(Stored items)
☆ ☆ ☆ ☆ ☆
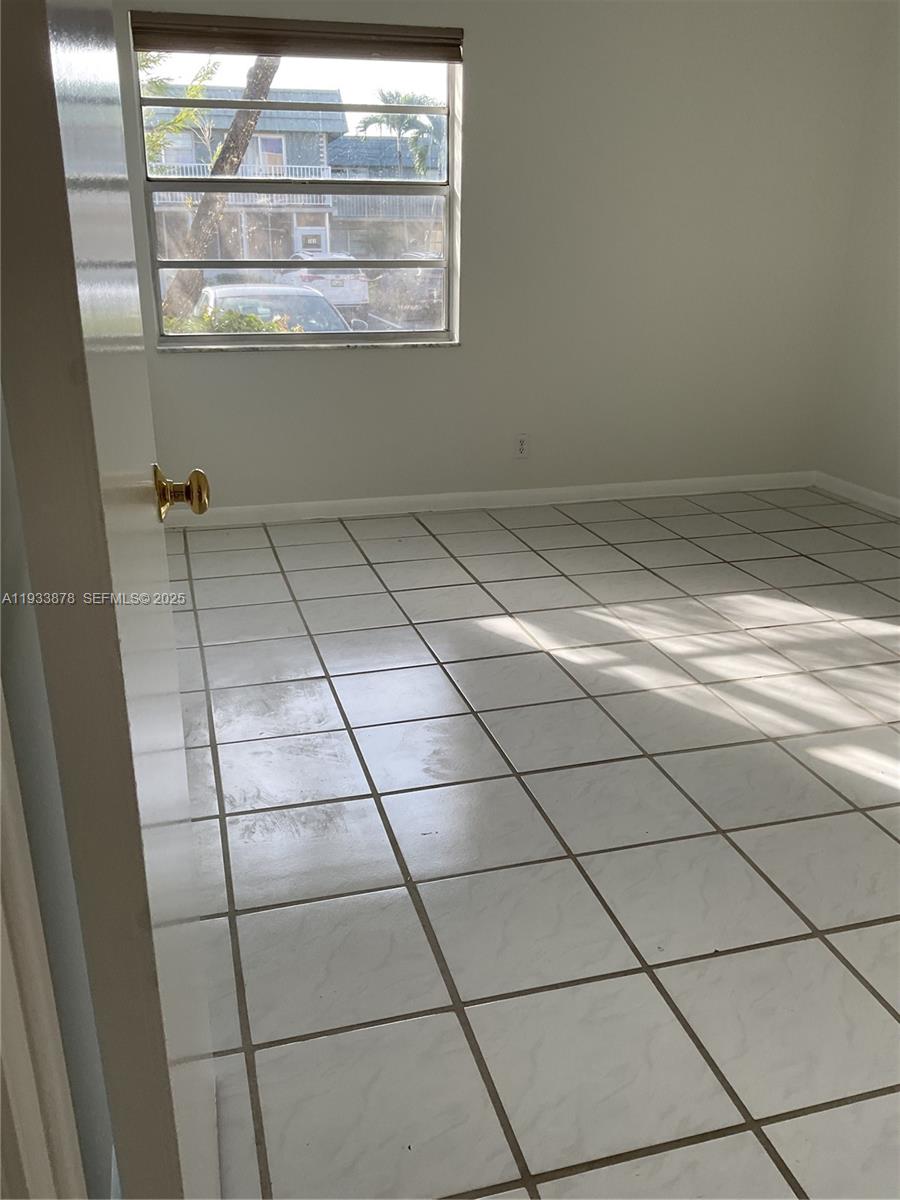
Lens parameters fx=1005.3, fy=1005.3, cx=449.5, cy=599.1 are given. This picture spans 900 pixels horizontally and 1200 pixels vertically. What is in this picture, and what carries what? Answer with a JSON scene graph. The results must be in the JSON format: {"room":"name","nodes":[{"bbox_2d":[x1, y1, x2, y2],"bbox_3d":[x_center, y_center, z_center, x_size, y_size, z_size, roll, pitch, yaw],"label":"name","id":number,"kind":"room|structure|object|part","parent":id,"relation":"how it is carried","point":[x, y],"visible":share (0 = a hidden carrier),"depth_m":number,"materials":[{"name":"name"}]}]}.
{"room":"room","nodes":[
{"label":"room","id":0,"kind":"room"},
{"bbox_2d":[0,383,116,1197],"bbox_3d":[-0.696,-0.535,1.621,0.139,2.393,2.943,-5,21,-14],"label":"left wall","id":1,"kind":"structure","parent":0,"point":[6,563],"depth_m":1.06,"materials":[{"name":"grey paint"}]},
{"bbox_2d":[0,684,86,1199],"bbox_3d":[-0.147,0.037,0.565,0.764,2.143,0.203,-5,21,-14],"label":"door frame","id":2,"kind":"structure","parent":1,"relation":"attached to","point":[45,1150],"depth_m":0.66,"materials":[{"name":"white paint"}]},
{"bbox_2d":[0,0,221,1197],"bbox_3d":[-0.335,-0.176,0.968,0.173,2.041,0.789,-5,21,-14],"label":"door","id":3,"kind":"structure","parent":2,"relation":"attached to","point":[169,1097],"depth_m":0.69,"materials":[{"name":"white paint"}]},
{"bbox_3d":[-0.338,-0.137,1.247,0.063,0.063,0.056,-5,21,-14],"label":"brass doorknob","id":4,"kind":"part","parent":3,"relation":"part of","materials":[{"name":"gold metal"}]},
{"bbox_2d":[108,0,880,512],"bbox_3d":[0.206,-1.623,4.463,3.661,2.460,0.168,-5,21,-14],"label":"back wall","id":5,"kind":"structure","parent":0,"point":[480,59],"depth_m":4.52,"materials":[{"name":"white paint"}]},
{"bbox_2d":[129,11,461,63],"bbox_3d":[-0.579,-2.202,3.943,1.283,0.120,0.055,-5,21,-14],"label":"window blind","id":6,"kind":"object","parent":5,"relation":"attached to","point":[374,34],"visible":0.98,"depth_m":3.92,"materials":[{"name":"brown"}]},
{"bbox_2d":[133,36,461,346],"bbox_3d":[-0.627,-1.748,4.358,1.301,1.280,0.095,-5,21,-14],"label":"window","id":7,"kind":"structure","parent":5,"relation":"in","point":[424,334],"depth_m":4.38,"materials":[{"name":"clear glass"}]},
{"bbox_2d":[157,339,460,352],"bbox_3d":[-0.603,-1.114,4.409,1.329,0.025,0.091,-5,21,-14],"label":"window sill","id":8,"kind":"structure","parent":5,"relation":"attached to","point":[428,344],"depth_m":4.36,"materials":[{"name":"white stone"}]},
{"bbox_2d":[161,470,815,528],"bbox_3d":[0.229,-0.483,4.798,3.557,0.084,0.014,-5,21,-14],"label":"baseboard","id":9,"kind":"structure","parent":5,"relation":"attached to","point":[666,482],"depth_m":4.77,"materials":[{"name":"white paint"}]},
{"bbox_2d":[513,433,529,458],"bbox_3d":[0.338,-0.724,4.744,0.071,0.115,0.008,-5,21,-14],"label":"wall socket","id":10,"kind":"object","parent":5,"relation":"attached to","point":[520,447],"visible":0.99,"depth_m":4.74,"materials":[{"name":"white plastic"}]},
{"bbox_2d":[160,488,899,1199],"bbox_3d":[0.933,0.441,2.563,3.942,0.102,5.583,-5,21,-14],"label":"tile floor","id":11,"kind":"structure","parent":0,"point":[715,838],"depth_m":2.17,"materials":[{"name":"tile"}]},
{"bbox_2d":[818,0,899,507],"bbox_3d":[2.606,-0.956,2.721,0.153,2.475,4.827,-5,21,-14],"label":"right wall","id":12,"kind":"structure","parent":0,"point":[896,404],"depth_m":4.70,"materials":[{"name":"white paint"}]},
{"bbox_2d":[812,471,899,517],"bbox_3d":[2.486,0.132,3.184,0.014,0.082,4.482,-5,21,-14],"label":"baseboard","id":13,"kind":"structure","parent":12,"relation":"attached to","point":[878,497],"depth_m":4.89,"materials":[{"name":"white paint"}]},
{"label":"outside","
☆ ☆ ☆ ☆ ☆
### Assigned task:
No picture should be included when the data are set down again exactly.

### The completed task:
Lens parameters fx=1005.3, fy=1005.3, cx=449.5, cy=599.1 are given. This picture spans 900 pixels horizontally and 1200 pixels vertically. What is in this picture, and what carries what? Answer with a JSON scene graph. The results must be in the JSON format: {"room":"name","nodes":[{"bbox_2d":[x1, y1, x2, y2],"bbox_3d":[x_center, y_center, z_center, x_size, y_size, z_size, roll, pitch, yaw],"label":"name","id":number,"kind":"room|structure|object|part","parent":id,"relation":"how it is carried","point":[x, y],"visible":share (0 = a hidden carrier),"depth_m":number,"materials":[{"name":"name"}]}]}.
{"room":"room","nodes":[
{"label":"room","id":0,"kind":"room"},
{"bbox_2d":[0,383,116,1197],"bbox_3d":[-0.696,-0.535,1.621,0.139,2.393,2.943,-5,21,-14],"label":"left wall","id":1,"kind":"structure","parent":0,"point":[6,563],"depth_m":1.06,"materials":[{"name":"grey paint"}]},
{"bbox_2d":[0,684,86,1199],"bbox_3d":[-0.147,0.037,0.565,0.764,2.143,0.203,-5,21,-14],"label":"door frame","id":2,"kind":"structure","parent":1,"relation":"attached to","point":[45,1150],"depth_m":0.66,"materials":[{"name":"white paint"}]},
{"bbox_2d":[0,0,221,1197],"bbox_3d":[-0.335,-0.176,0.968,0.173,2.041,0.789,-5,21,-14],"label":"door","id":3,"kind":"structure","parent":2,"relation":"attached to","point":[169,1097],"depth_m":0.69,"materials":[{"name":"white paint"}]},
{"bbox_3d":[-0.338,-0.137,1.247,0.063,0.063,0.056,-5,21,-14],"label":"brass doorknob","id":4,"kind":"part","parent":3,"relation":"part of","materials":[{"name":"gold metal"}]},
{"bbox_2d":[108,0,880,512],"bbox_3d":[0.206,-1.623,4.463,3.661,2.460,0.168,-5,21,-14],"label":"back wall","id":5,"kind":"structure","parent":0,"point":[480,59],"depth_m":4.52,"materials":[{"name":"white paint"}]},
{"bbox_2d":[129,11,461,63],"bbox_3d":[-0.579,-2.202,3.943,1.283,0.120,0.055,-5,21,-14],"label":"window blind","id":6,"kind":"object","parent":5,"relation":"attached to","point":[374,34],"visible":0.98,"depth_m":3.92,"materials":[{"name":"brown"}]},
{"bbox_2d":[133,36,461,346],"bbox_3d":[-0.627,-1.748,4.358,1.301,1.280,0.095,-5,21,-14],"label":"window","id":7,"kind":"structure","parent":5,"relation":"in","point":[424,334],"depth_m":4.38,"materials":[{"name":"clear glass"}]},
{"bbox_2d":[157,339,460,352],"bbox_3d":[-0.603,-1.114,4.409,1.329,0.025,0.091,-5,21,-14],"label":"window sill","id":8,"kind":"structure","parent":5,"relation":"attached to","point":[428,344],"depth_m":4.36,"materials":[{"name":"white stone"}]},
{"bbox_2d":[161,470,815,528],"bbox_3d":[0.229,-0.483,4.798,3.557,0.084,0.014,-5,21,-14],"label":"baseboard","id":9,"kind":"structure","parent":5,"relation":"attached to","point":[666,482],"depth_m":4.77,"materials":[{"name":"white paint"}]},
{"bbox_2d":[513,433,529,458],"bbox_3d":[0.338,-0.724,4.744,0.071,0.115,0.008,-5,21,-14],"label":"wall socket","id":10,"kind":"object","parent":5,"relation":"attached to","point":[520,447],"visible":0.99,"depth_m":4.74,"materials":[{"name":"white plastic"}]},
{"bbox_2d":[160,488,899,1199],"bbox_3d":[0.933,0.441,2.563,3.942,0.102,5.583,-5,21,-14],"label":"tile floor","id":11,"kind":"structure","parent":0,"point":[715,838],"depth_m":2.17,"materials":[{"name":"tile"}]},
{"bbox_2d":[818,0,899,507],"bbox_3d":[2.606,-0.956,2.721,0.153,2.475,4.827,-5,21,-14],"label":"right wall","id":12,"kind":"structure","parent":0,"point":[896,404],"depth_m":4.70,"materials":[{"name":"white paint"}]},
{"bbox_2d":[812,471,899,517],"bbox_3d":[2.486,0.132,3.184,0.014,0.082,4.482,-5,21,-14],"label":"baseboard","id":13,"kind":"structure","parent":12,"relation":"attached to","point":[878,497],"depth_m":4.89,"materials":[{"name":"white paint"}]},
{"label":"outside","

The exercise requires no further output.